A disseminating metastatic phenotype has been described in another study by Huang et al. (Oral Oncol. 2013). In this study, 457 p16+ and 167 p16− oropharyngeal cancer patients were followed for a median of 3.9 years. 54 and 25 distant metastases were observed in p16+ and p16- groups, respectively. Metastases to more than two organs were observed in 18 p16+ (0 p16− patients) with 11 of these exhibiting what the authors call an “explosive” character with rapid deterioration and large metastases. Oligometastatic spread to the lung was associated with a relatively indolent course in HPV+ cancers.
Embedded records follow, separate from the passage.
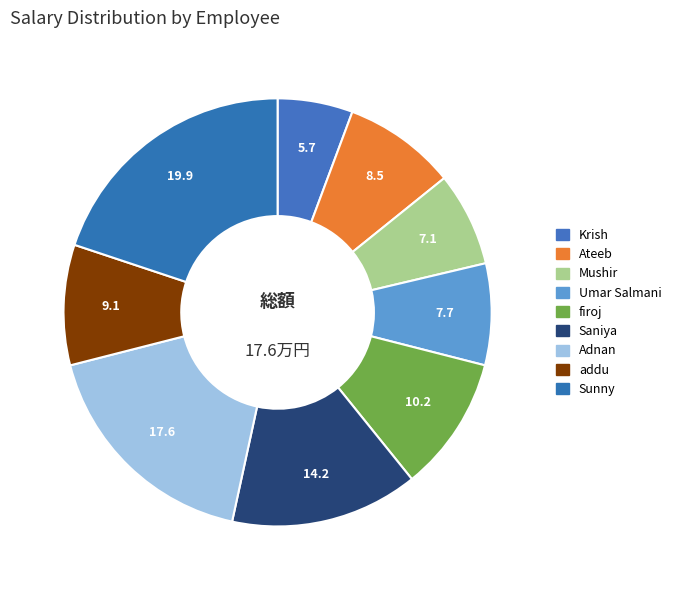

How many segments does this pie chart have?

9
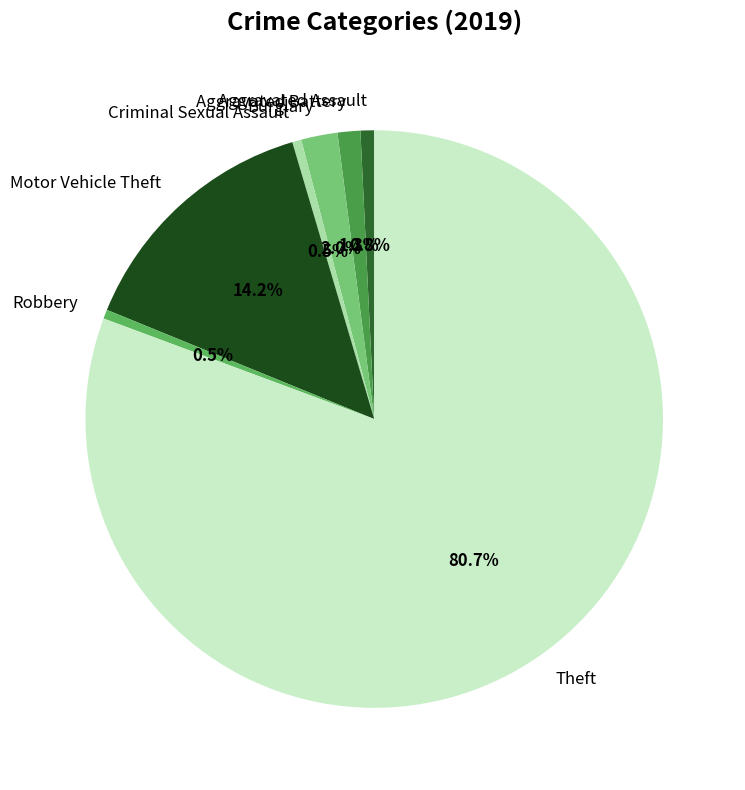

Approximately how many times larger is the value at Aggravated Assault compared to Robbery?

1.5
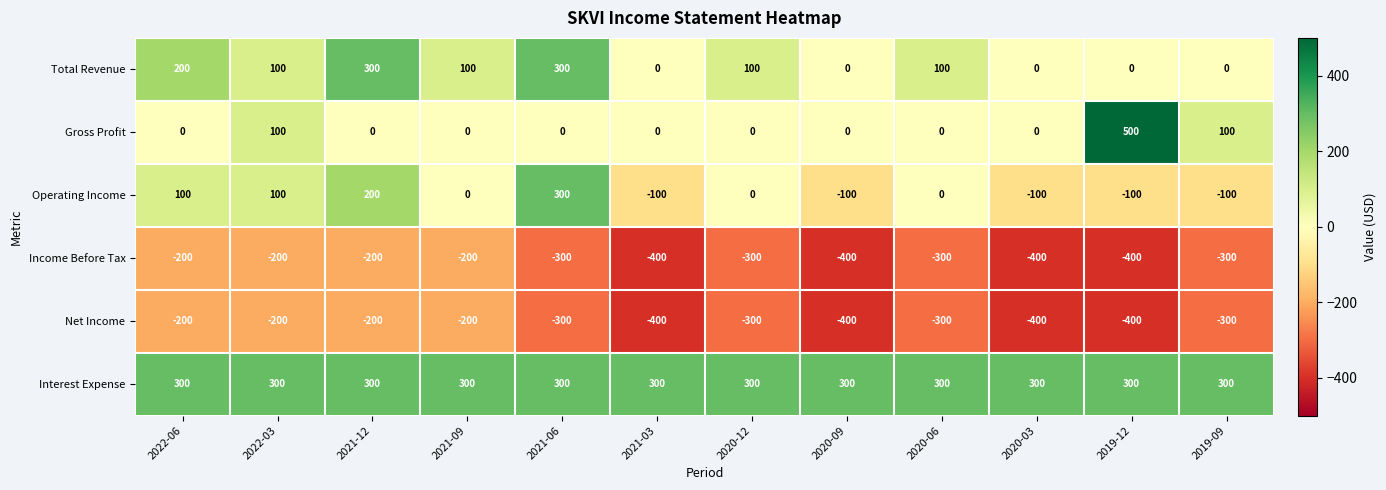

The value of Interest Expense at 2019-09 is 415. True or false?

False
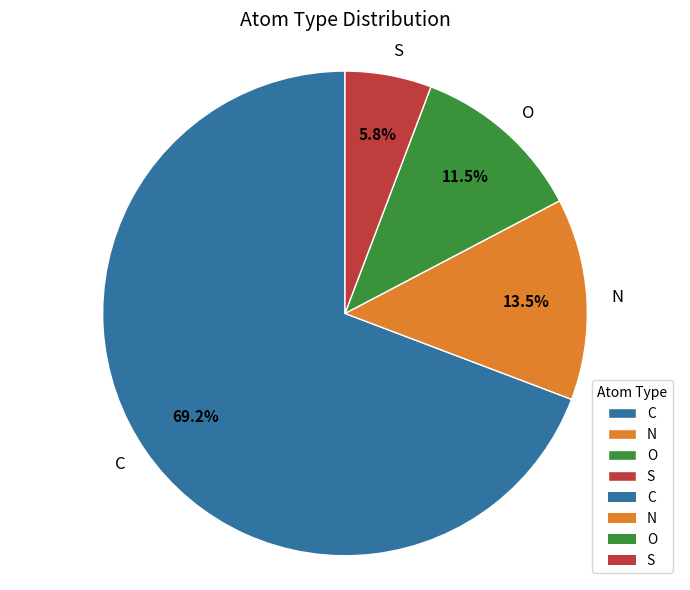

The C slice represents 69% of the pie. True or false?

True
Taken together, these information suggest that the most common pattern of metastatic spread is similar between HPV+ and HPV− patients with lung, bone, and liver metastases. A subgroup of HPV+ patients that might be as large as 30 % presents with relevant differences. Atypical sites (brain, skin, intra-abdominal lymph nodes) and rapid clinical deterioration are of concern in these patients. A longer interval to metastasis is also of clinical relevance, because of its impact on follow-up schedules. An increased exposition to X-ray-based imaging in follow-up is of concern in these patients, since they are younger on average (Misiukiewicz et al., Clin Adv Hem Onc 2014). Taken together, the reported differences reflect a poor-prognosis subgroup in the HPV+ population. Therefore, prognostic factors identifying patients at risk for these patterns are warranted. Additional cigarette smoking might be a risk factor but the unusual timing, site, and dissemination of HPV-associated distant metastases do not differ significantly between patients with > 10 pack years or patients with 10 pack years or less (Huang et al. Int J Rad Oncol Biol Physics 2012). A stratification into high-, medium-, or low-risk groups according to p16 status, pack years and T and N stage has been proposed but did not find a significant difference in regard to distant metastases (Fakhry et al., J Clin Oncol. 2014). Circulating tumor cells and additional molecular aberrations including Bcl2 or TP53 might help in the future to identify patients at risk for poor prognosis. (Tinhofer et al., Ann Oncol. 2014; Tinhofer et al., Eur J Cancer 2016; Nichols et al. Clin Canc Res. 2010; Morris et al., JAMA Oncol. 2016).